Diabetes mellitus is a highly prevalent, long-term, metabolic condition in older adults. High glycoslyated hemoglobin (HbA1c) (hyperglycemia) is a risk factor in the development of diabetes mellitus (prediabetes), and recent evidence supports the use of HbA1c as a diagnostic test for diabetes mellitus.[1] New clinical practice recommendations from the American Diabetes Association (ADA) advocate the use of HbA1c in the diagnosis of diabetes mellitus rather than using the oral glucose tolerance test, largely on the basis of the established association between HbA1c and microvascular disease.[1] Vascular complications can result in disability, frequent hospital admissions, and institutionalization and is consistently found to be associated with poor general health. Low vitamin D levels have been shown in older people living in institutions and in the community[2,3] and can result in morbidity and frailty. The amount of sun exposure necessary to meet requirements depends on factors such as age, latitude, season, time of day, time of year, clothing, and skin pigmentation.[4] Older people are at higher risk of low vitamin D levels because of a decline in efficiency of vitamin D synthesis and lower renal conversion to its active form.[5] Dietary intake and supplement use can compensate for low endogenous production during winter months, but in the United Kingdom, dietary intake of vitamin D-containing foods (oily fish such as herring and mackerel, fortified margarines, meat and meat products, and eggs) in older people is also low.[6] In the United Kingdom, winter vitamin D levels in older people have been found to be associated with diet and overseas holidays within the past 6 months but not with winter sun exposure.[7]

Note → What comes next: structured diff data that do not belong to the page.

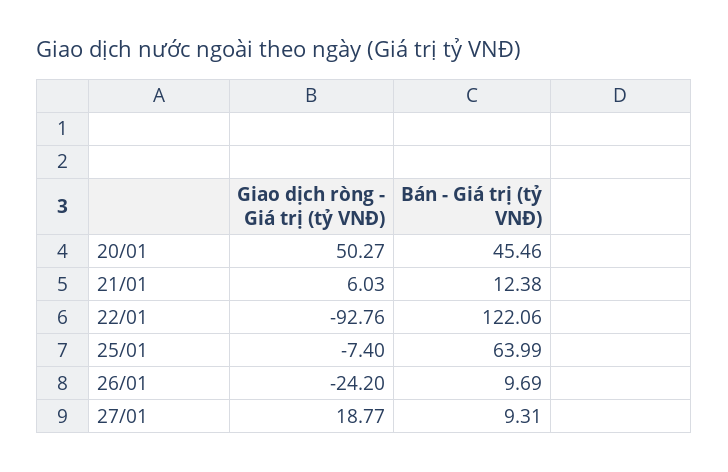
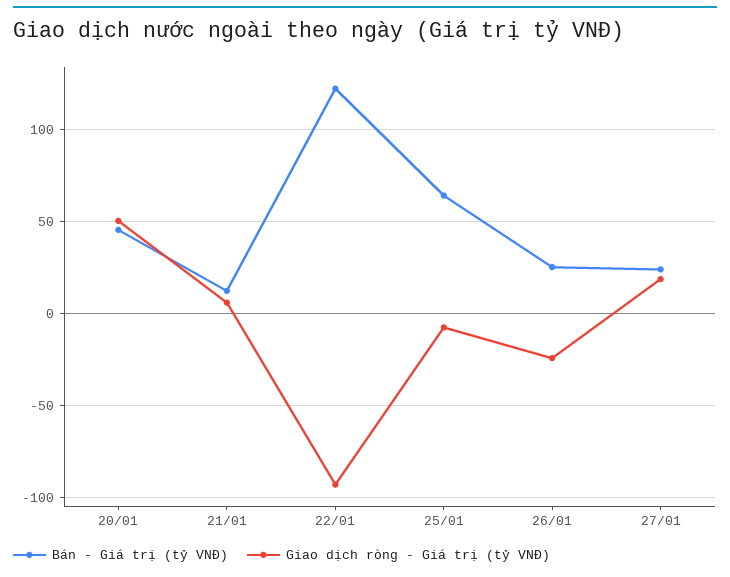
Bán - Giá trị (tỷ VNĐ), 26/01: 9.69 -> 25
Bán - Giá trị (tỷ VNĐ), 27/01: 9.31 -> 25

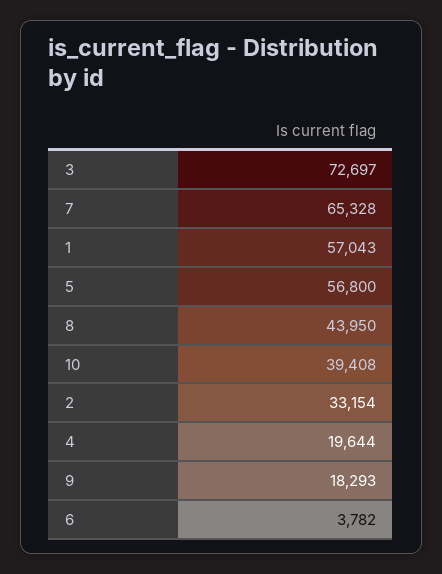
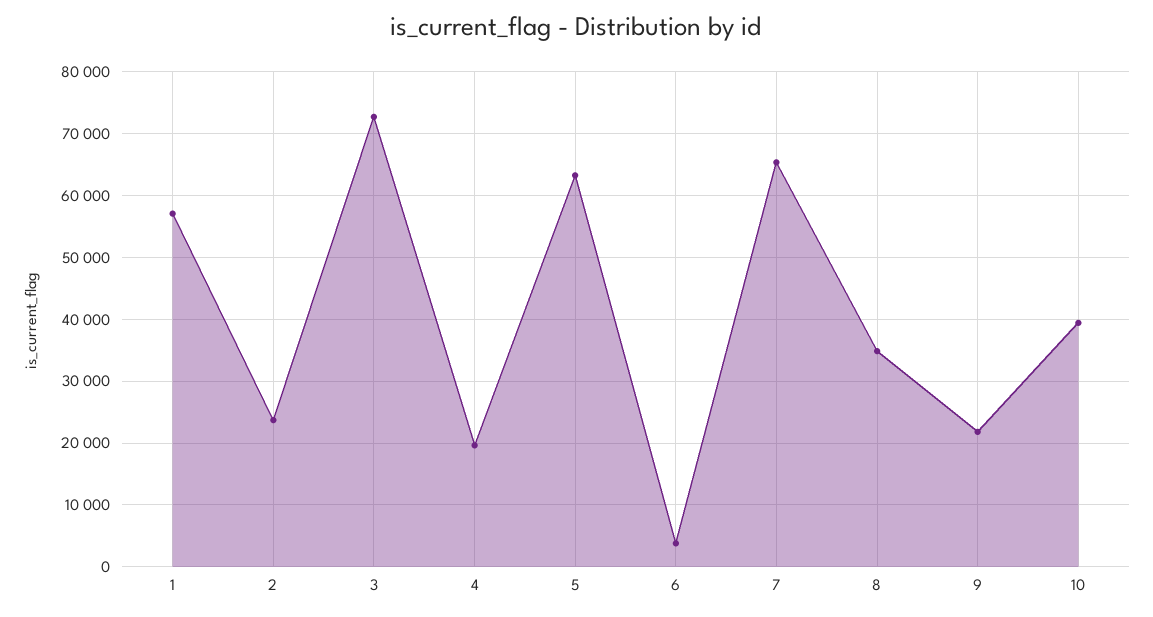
5: 56800 -> 63000
8: 43950 -> 35000
2: 33154 -> 24000
9: 18293 -> 22000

There are plausible biological pathways for a role of low vitamin D levels in the pathogenesis of diabetes mellitus and control of blood glucose levels.[8] Low vitamin D levels predispose individuals to type 2 diabetes mellitus. Receptors for the activated form of vitamin D (1α,25-dihydroxyvitamin D3) have been identified in beta cells and immune cells.[9] Low vitamin D levels have been shown to impair insulin synthesis and secretion in humans.[10] There is evidence to suggest that vitamin D supplementation increases pancreatic insulin release and reduces insulin resistance[11] in people with impaired glucose tolerance[12,13] and type 2 diabetes mellitus.

The relationship between vitamin D levels and pathogenesis of diabetes mellitus is potentially of high public health importance because of the adverse effect of both states on well-being. In a nationally representative British survey of health in older people, the association between 25-hydroxy vitamin D (25(OH)D) levels and hyperglycemia was investigated, as well as the extent to which a variety of factors such as season of examination, social class, and general health status modified this association.